Comment 26 commit-hook freebsd_committer freebsd_triage 2018-04-03 14:06:30 UTC
A commit references this bug:

Author: eugen
Date: Tue Apr  3 14:05:40 UTC 2018
New revision: 331927
URL: https://svnweb.freebsd.org/changeset/base/331927

Log:
  MFC r331630: Fix instructions in the zfsboot manual page.

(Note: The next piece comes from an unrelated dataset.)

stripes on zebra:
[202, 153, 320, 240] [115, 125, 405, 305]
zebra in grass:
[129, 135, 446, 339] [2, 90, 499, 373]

  zfsloader(8) fails to probe a slice containing ZFS pool if its second sector
  contains traces of BSD label (DISKMAGIC == 0x82564557).
  Fix manual page to show working example erasing such traces.

  PR:		226714
  Approved by:	avg (mentor)

  _M   .
  M    stand/i386/zfsboot/zfsboot.8

Changes:
_U  stable/11/
  stable/11/stand/i386/zfsboot/zfsboot.8
Comment 27 Victor Sudakov 2018-04-04 08:58:31 UTC
I think those two Wiki pages mentioned in the problem description should be merged and rewritten. If anybody can review my attempt at rewriting them, please look at https://bitbucket.org/victor_sudakov/faq/src/4e181ae2de0132967a699abbcd234e257b8d47b5/FreeBSD/Installing_FreeBSD_Root_on_ZFS_using_FreeBSD-ZFS_partition_in_a_FreeBSD_MBR_Slice.txt?at=default and say what you think.
Comment 28 Eugene Grosbein freebsd_committer freebsd_triage 2018-04-04 09:28:17 UTC
(In reply to vas from comment #27)

"Setting the active slice is not strictly necessary" is wrong because there are BIOS'es that won't even try to load Boot Manager from a disk having no active slice saying "No operating system found".
Comment 29 Victor Sudakov 2018-04-04 09:45:27 UTC
(In reply to Eugene Grosbein from comment #28)
A valid point, thank you, I've corrected the document.
Comment 31 Eugene Grosbein freebsd_committer freebsd_triage 2018-04-05 04:24:21 UTC
(In reply to vas from comment #30)

> Setting the active slice is not strictly necessary, the Boot Manager
> will do it for you anyway.
>
> However there are BIOSes that won't even try to load the Boot Manager
> from a disk having no active slice saying "No operating system found."
> To be on the safe side, we should always set the active slice.

You are not creating an encyclopedia for IBM PC compatibles but ZFS-centric article :-)

The shorter, the easier to read. Brevity is the soul of wit. I suggest removing both paragraphs completely as they discuss something unrelated to ZFS and FreeBSD.
Comment 32 Victor Sudakov 2018-04-05 05:33:53 UTC
(In reply to Eugene Grosbein from comment #31)
> I suggest removing both paragraphs completely
> as they discuss something unrelated to ZFS and FreeBSD.

Noted but declined for the present. I prefer explaining every command whose meaning is not immediately obvious from the context.
Comment 33 Eugene Grosbein freebsd_committer freebsd_triage 2018-04-05 05:39:44 UTC
(In reply to vas from comment #32)

But labeling active slice is pretty obvious... And BootEasy is not sole boot manager for FreeBSD (/boot/mbr is preferable for single-boot). In fact, there is no reason to NOT label active slice as such no matter what kind of boot manager is used.
Comment 34 Victor Sudakov 2018-04-06 17:50:19 UTC
The question is who has the power to edit the FreeBSD Wiki and what chance of getting there my article has.
Comment 35 Eugene Grosbein freebsd_committer freebsd_triage 2018-04-14 22:46:24 UTC
zfsboot(8) manual page is fixed and fix MFC'd.

Discussion of FreeBSD Wiki should not take place in the Bugzilla, please use our mailing lists or web forums.